The Winter Long

The smell of my magic rose unsummoned in the air around me, and brought with it a stinging, subtle undertone that wasn’t a smell or a sound or any of the other impressions I would normally associate with magic: it was just magic, pure and simple and older than anything I encountered in my daily life. It was even older than the Luidaeg in its way, or maybe just more primal. It was the knowe.

I pulled my hand away from the door, steadying myself as I knelt and started working at the lock. There was some resistance at first, and still that soft, stinging sensation filled the air around me, now laced with the distant sensation of a heart beating. I took a deep breath, trying to focus despite what I could only assume was the close attention of the knowe. I had been insisting for years that the knowes were alive; I had even received proof of various kinds, some more blatant than others. But this was the first time it had really felt like a knowe was looking at me—more than that, seeing me, and knowing me for something distinct and apart from the rest of Faerie. It wasn’t a comfortable sensation.

The padlock clicked and came open in my hand. The sensation of being watched faded in the same instant, and the shed door swung open without my needing to touch it.
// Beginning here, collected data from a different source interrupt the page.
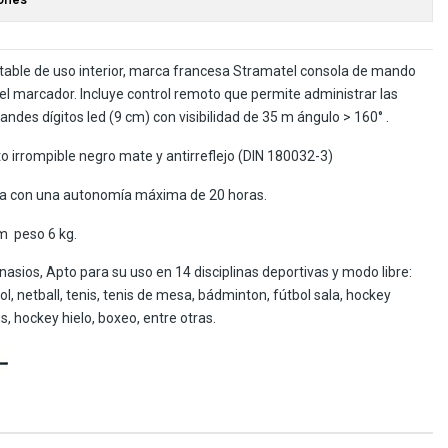
table de uso interior, marca francesa Stramatel consola de mando
del marcador. Incluye control remoto que permite administrar las
andes dígitos led (9 cm) con visibilidad de 35 m ángulo > 160° .
o irrompible negro mate y antirreflejo (DIN 180032-3)
ría con una autonomía máxima de 20 horas.
m peso 6 kg.
nasios, Apto para su uso en 14 disciplinas deportivas y modo libre:
, netball, tenis, tenis de mesa, bádminton, fútbol sala, hockey
s, hockey hielo, boxeo, entre otras.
I straightened, tucking the lock picks back into the waterlogged inner pocket of my jacket. “Thank you,” I murmured, and stepped through.
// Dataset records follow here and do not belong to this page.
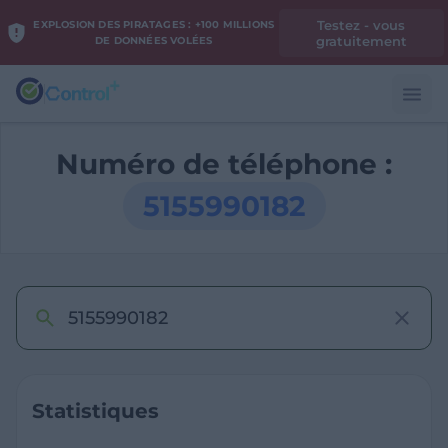
Testez - vous
EXPLOSION DES PIRATAGES : +100 MILLIONS
gratuitement
DE DONNÉES VOLÉES
Numéro de téléphone :
5155990182
Statistiques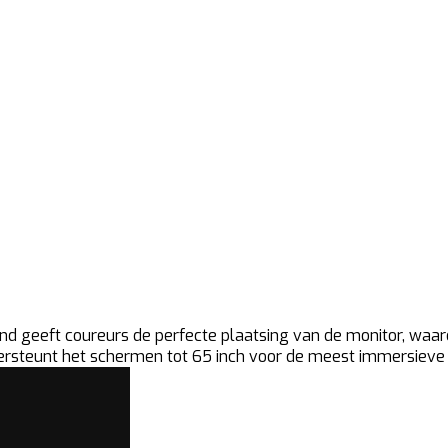
nd geeft coureurs de perfecte plaatsing van de monitor, waard
rsteunt het schermen tot 65 inch voor de meest immersieve 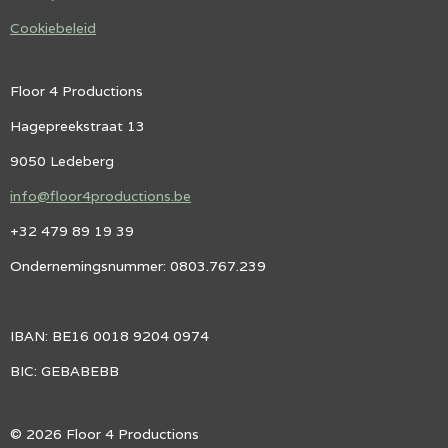
Cookiebeleid
Floor 4 Productions
Hagepreekstraat 13
9050 Ledeberg
info@floor4productions.be
+32 479 89 19 39
Ondernemingsnummer: 0803.767.239
IBAN: BE16 0018 9204 0974
BIC: GEBABEBB
© 2026 Floor 4 Productions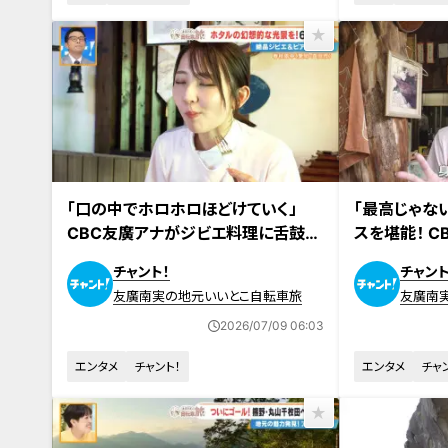
2026年6月19日放送
2026年6月12日
「口の中でホロホロほどけていく」
「最高じゃな
CBC友廣アナがジビエ料理に舌鼓！
スを堪能！ 
大自然に囲まれたレストランでひと休
光景を目指し
チャント！
チャント
み
友廣南実の地元いいとこ自転車旅
友廣南
2026/07/09 06:03
エンタメ
チャント！
エンタメ
チャ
The transition between the mortal and fae worlds has always been marked, for me, by a moment of disorientation. In those instants, up is down, hot is cold, and everything hurts and heals at the same time. Transitions like that used to be painful, back in the days when I was more human and further from Faerie. Since Mom spun the balance of my blood closer to Dóchas Sidhe, the pain had faded, although the disorientation remained.

As I stepped through the door into Goldengreen, I felt as if I were suddenly human again. The disorientation was worse than it had ever been, spinning the world around me like a top and yanking away my personal gravity at the same time, leaving me in a state of vertiginous free fall that barely managed to distract from the pain freezing every nerve and burning every inch of my skin. My blood boiled and iced over at the same time, trapping me in a limbo of agony that felt like it would never end. I was going to die here, alone in the spinning, painful dark.

It was the pain that allowed me to fight through the rest of what was going on around me. I’ve become very acquainted with pain over the course of the last few years, especially where my own body is concerned. This was external pain, being forced on me by someone else, and I refused to let that be what took me down. I fought against it, trying to feel my way through the waves of agony until I struck the cool bedrock of my own self.

My hands hit the floor of Goldengreen’s entry hall a split-second later as I landed in an unsteady crouch. The vertigo popped like a soap bubble, leaving me winded and feeling like my skin had been scrubbed from the inside, but intact. Under the circumstances, I’d take it.

Slowly, I raised my aching head and considered the dim, empty hall. No pixies clung to the rafters, and no many-legged shadows scuttled in the corners; the bogies were gone. There was no way that could be a good sign. None of Goldengreen’s usual inhabitants were coming to greet me. I straightened, one hand going to the knife belted at my waist, and listened.

Every place is silent in its own way. I had been in Goldengreen when it was completely deserted, and I knew what its silence sounded like. This was quiet, but it wasn’t silent; not quite. Voices were coming from somewhere, so thinned out and diffused by distance that they might as well have been the whispers of the “ghosts” that haunted the entry shed.